Visualizo una oscuridad fluida, sin forma, sin principio ni final. Yo camino por ahí. Camino un buen rato hasta que, hacia el horizonte, observo un punto de luz. Sé que ese ínfimo punto de luz está en mi interior. Hacia allá voy. A medida que me acerco, va agrandándose.
El resplandor de la luz reverbera, nos trae un ardor en todo el cuerpo, y ese ardor es el que nos muestra un camino. El punto de luz se hace cada vez más grande. Lo rodea una oscuridad sólida. Una luz como una burbuja en la enorme masa sin forma de lo oscuro. De pronto, nos encontramos con una fogata. Nos acercamos. Sentimos su calor, primero en la cara, luego en todo el cuerpo. Un calor que nos llega como un viento que nos acaricia, que se desparrama por nuestra sangre. Oímos el chisporroteo de la fogata, las lenguas de fuego que consumen la materia.
La fogata empieza a crecer más y más y más. Crece y crece y ahora vemos que sus lenguas de fuego, su enorme expansión, se alza por encima de nosotros. Un fuego enorme, central, que parece absorberme. Percibo en ese fuego algo que me pertenece: quedo encandilado, absorbido, hipnotizado. Busco, indago aquello que me pertenece. Las llamas me atraen y me caigo en ellas. El fuego me absorbe y caigo y caigo. Pero yo soy el fuego. Mi sangre, mi respiración, mi alma: todo es fuego. Registro el bullir del fuego en mi sangre.
Ahora veo un mar de lava ardiente, incandescente, luminoso: amarillo, rojo, naranja, azul. Un mar infinito, ilimitado. Olas altas, olas de lava que llegan hasta lo más alto, lava viva, lava fogosa. Un fuego de lava que nos abrasa, nos lame. Todo está en ebullición. Oímos un trueno, el trueno más ruidoso y espontáneo que nunca antes oímos. Nos ensordece, nos aturde. Un trueno como jamás volveremos a oír. El mar de lava, ese mar de colores fosforescentes, se parte en dos. Un nuevo trueno sacude todo y el mar se fragmenta. Más truenos, volvemos a oírlos, pero el mar sigue fragmentándose más y más.
El océano se ha transformado en cielo. Ahora nos encontramos con una mancha de luz formada por la infinita cantidad de estrellas individuales. Observemos el cielo plagado de estrellas, silenciosas, infinitas. Incontables, interminables. Puntos de luz viva que no terminan nunca. Ahora vemos que todas las estrellas empiezan a transformarse en arena. Cada estrella, un granito de arena. Y empiezan a caer como por un reloj de arena.

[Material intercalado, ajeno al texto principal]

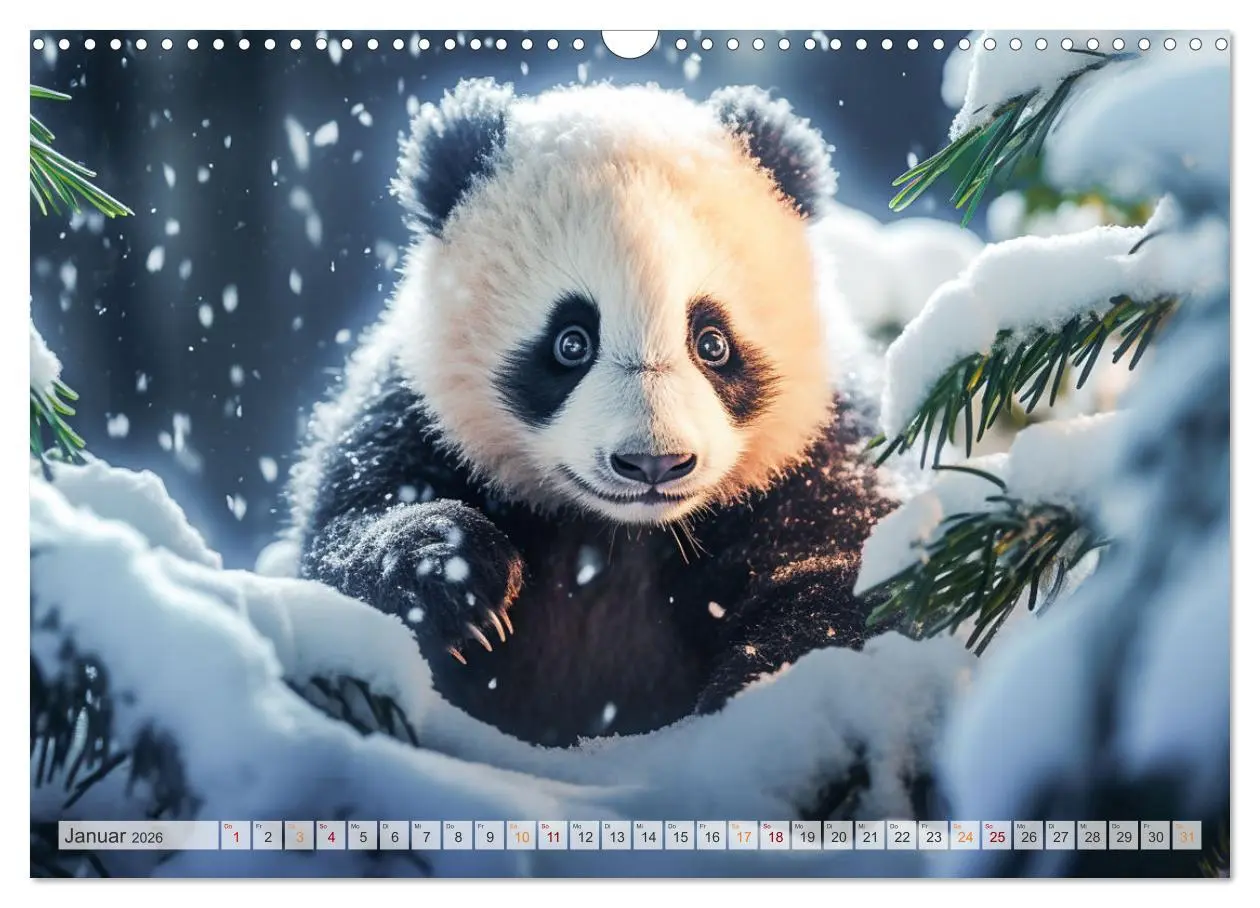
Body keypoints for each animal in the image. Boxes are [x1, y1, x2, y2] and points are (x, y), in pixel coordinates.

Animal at [287, 78, 896, 747]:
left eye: (712, 342)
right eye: (571, 342)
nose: (654, 463)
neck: (617, 533)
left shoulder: (818, 447)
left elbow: (847, 575)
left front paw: (770, 698)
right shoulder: (412, 416)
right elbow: (338, 547)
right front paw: (454, 572)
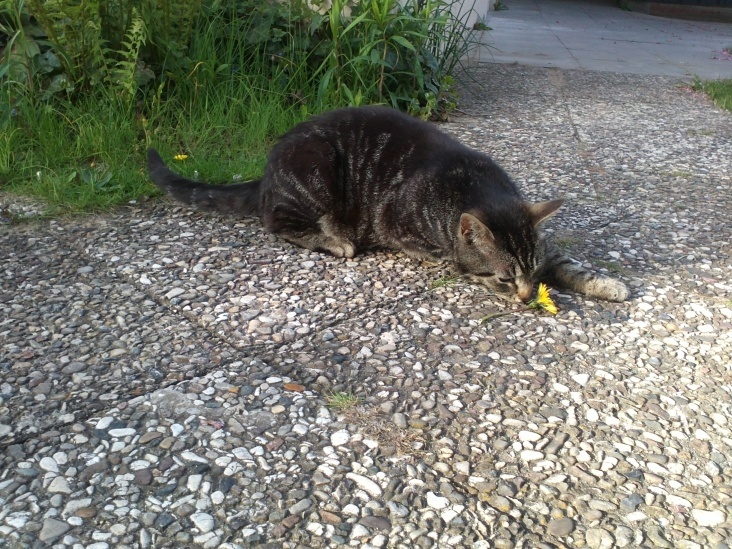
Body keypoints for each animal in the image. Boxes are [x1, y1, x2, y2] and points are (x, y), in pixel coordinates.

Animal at [149, 106, 628, 304]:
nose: (528, 298)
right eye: (506, 279)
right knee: (276, 221)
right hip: (317, 171)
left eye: (530, 273)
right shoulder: (395, 221)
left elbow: (565, 262)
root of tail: (269, 167)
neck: (475, 185)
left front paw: (603, 283)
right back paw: (334, 239)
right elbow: (442, 253)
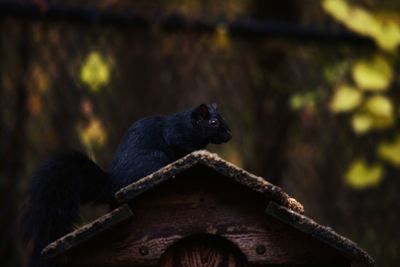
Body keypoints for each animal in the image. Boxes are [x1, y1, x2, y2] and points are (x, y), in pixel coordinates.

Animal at [21, 104, 231, 267]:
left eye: (223, 118)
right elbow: (185, 147)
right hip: (154, 160)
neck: (190, 124)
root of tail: (113, 183)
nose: (229, 135)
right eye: (214, 122)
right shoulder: (176, 134)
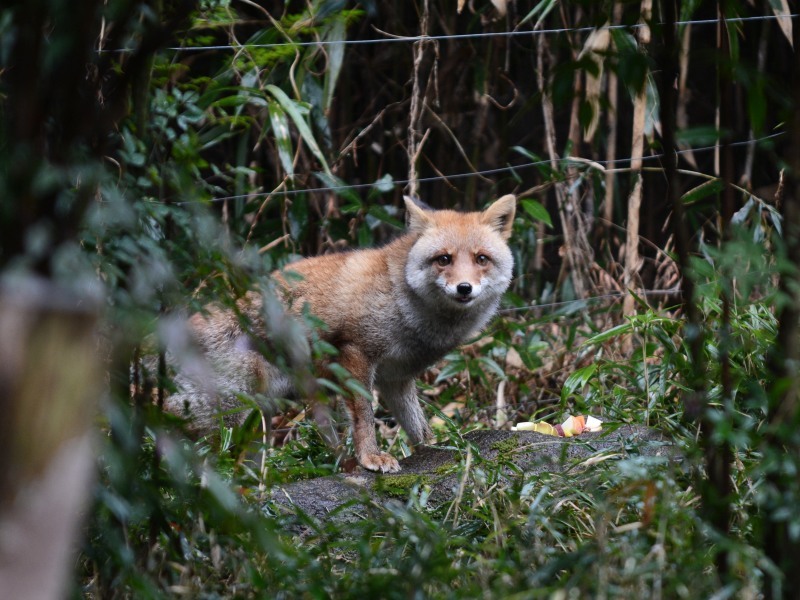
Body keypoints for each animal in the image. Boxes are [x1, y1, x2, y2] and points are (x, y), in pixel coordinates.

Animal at [167, 197, 520, 474]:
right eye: (444, 259)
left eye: (481, 259)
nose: (464, 288)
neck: (402, 301)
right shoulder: (356, 353)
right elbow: (364, 417)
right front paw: (371, 458)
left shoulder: (396, 378)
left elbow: (417, 427)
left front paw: (438, 450)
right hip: (239, 416)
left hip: (258, 423)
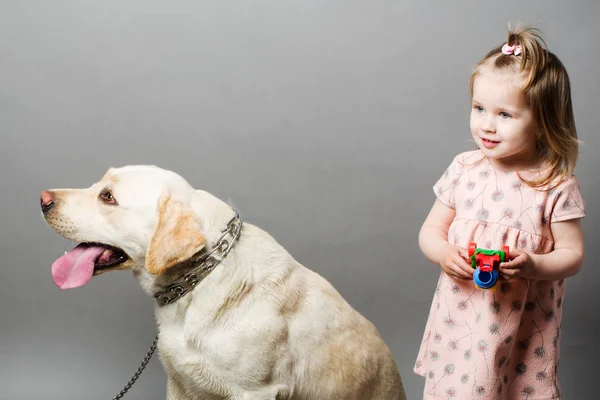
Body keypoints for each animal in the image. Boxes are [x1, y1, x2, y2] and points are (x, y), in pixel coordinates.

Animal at [41, 166, 408, 400]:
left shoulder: (254, 392)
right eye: (99, 185)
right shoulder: (181, 385)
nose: (43, 198)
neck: (200, 279)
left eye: (108, 197)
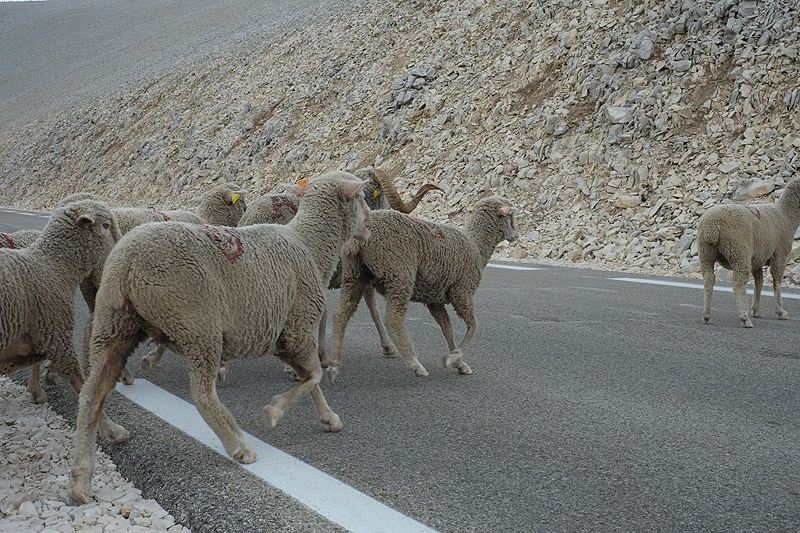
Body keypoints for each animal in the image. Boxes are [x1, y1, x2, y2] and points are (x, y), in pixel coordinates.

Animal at [0, 199, 127, 443]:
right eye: (106, 225)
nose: (121, 247)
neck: (54, 266)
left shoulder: (43, 335)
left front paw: (48, 378)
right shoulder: (57, 335)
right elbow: (82, 386)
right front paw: (112, 429)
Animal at [68, 171, 372, 503]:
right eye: (361, 197)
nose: (370, 222)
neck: (310, 244)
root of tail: (128, 261)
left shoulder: (286, 335)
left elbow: (310, 379)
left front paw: (329, 418)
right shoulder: (298, 326)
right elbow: (314, 376)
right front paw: (274, 412)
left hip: (115, 324)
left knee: (91, 393)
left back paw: (83, 477)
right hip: (198, 326)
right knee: (202, 395)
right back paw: (238, 445)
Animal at [329, 195, 519, 381]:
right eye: (510, 216)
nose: (516, 235)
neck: (476, 246)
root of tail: (356, 242)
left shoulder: (435, 300)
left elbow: (448, 329)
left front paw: (459, 363)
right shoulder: (462, 291)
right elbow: (473, 326)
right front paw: (453, 358)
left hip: (355, 274)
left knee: (341, 313)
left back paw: (334, 363)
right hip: (399, 273)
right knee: (393, 319)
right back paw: (415, 364)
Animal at [698, 176, 800, 328]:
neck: (786, 216)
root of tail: (711, 226)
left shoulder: (757, 259)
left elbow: (759, 282)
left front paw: (756, 310)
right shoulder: (780, 255)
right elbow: (776, 282)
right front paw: (781, 312)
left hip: (706, 253)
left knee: (709, 279)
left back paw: (706, 315)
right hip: (739, 251)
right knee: (738, 283)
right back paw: (744, 318)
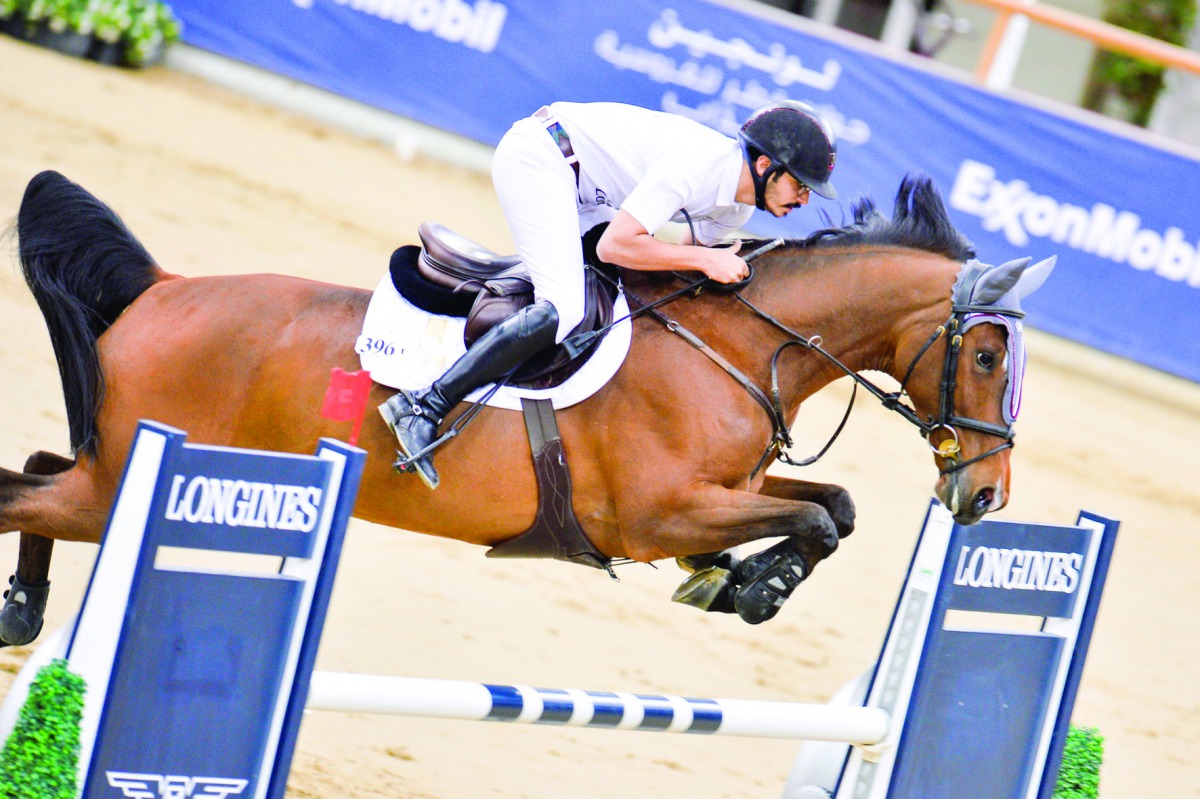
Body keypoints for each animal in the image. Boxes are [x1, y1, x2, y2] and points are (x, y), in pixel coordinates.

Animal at [0, 169, 1051, 643]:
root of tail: (159, 290)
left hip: (119, 471)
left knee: (43, 471)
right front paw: (755, 586)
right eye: (986, 353)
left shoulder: (720, 493)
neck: (740, 344)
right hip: (122, 485)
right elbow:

De pronto, nos encontramos en un desierto enorme, un océano de arena. Norte, sur, este, oeste: todo es arena amarilla, que refleja el fulgor vivo del sol. Caminamos por ahí. Hace años y días que venimos caminando por él. Registremos cómo el sol se repite en la arena, y la hace vibrar de pura energía. Todo brilla. Nos agachamos. Tendemos la mano. Tomamos un puñado de arena caliente. Nos estremecemos del calor de la mano. Soltamos, poco a poco, el puñado de arena. Oímos cómo cae. Nos sacudimos las manos y seguimos caminando.
Luego de un rato, vemos que en nuestras manos quedó un granito de arena, único, individual. Lo tomamos casi sorprendidos. Lo miramos bien. Sientan ese granito de arena. Obsérvenlo en toda su magnitud. Ese único granito de arena es el sol. Todo el desierto con sus infinitos granitos de arena es la galaxia, una sola, donde el sol nuestro de cada día es apenas un habitante tan pequeño como el granito de arena.
Veamos al sol con sus olas de fuego vibrando. Veamos su punto de luz, su círculo perfecto, irradiante. Registremos esa potencia del sol en nuestro cuerpo, cómo hay algo en él que brilla y vive y da fuego y da y da sin parar y es pura vida y pura potencia. Tomemos contacto con nuestra potencia de estar vivos, de poder y dinamismo, de adrenalina y de pasión. Sintamos la vida misma del fuego.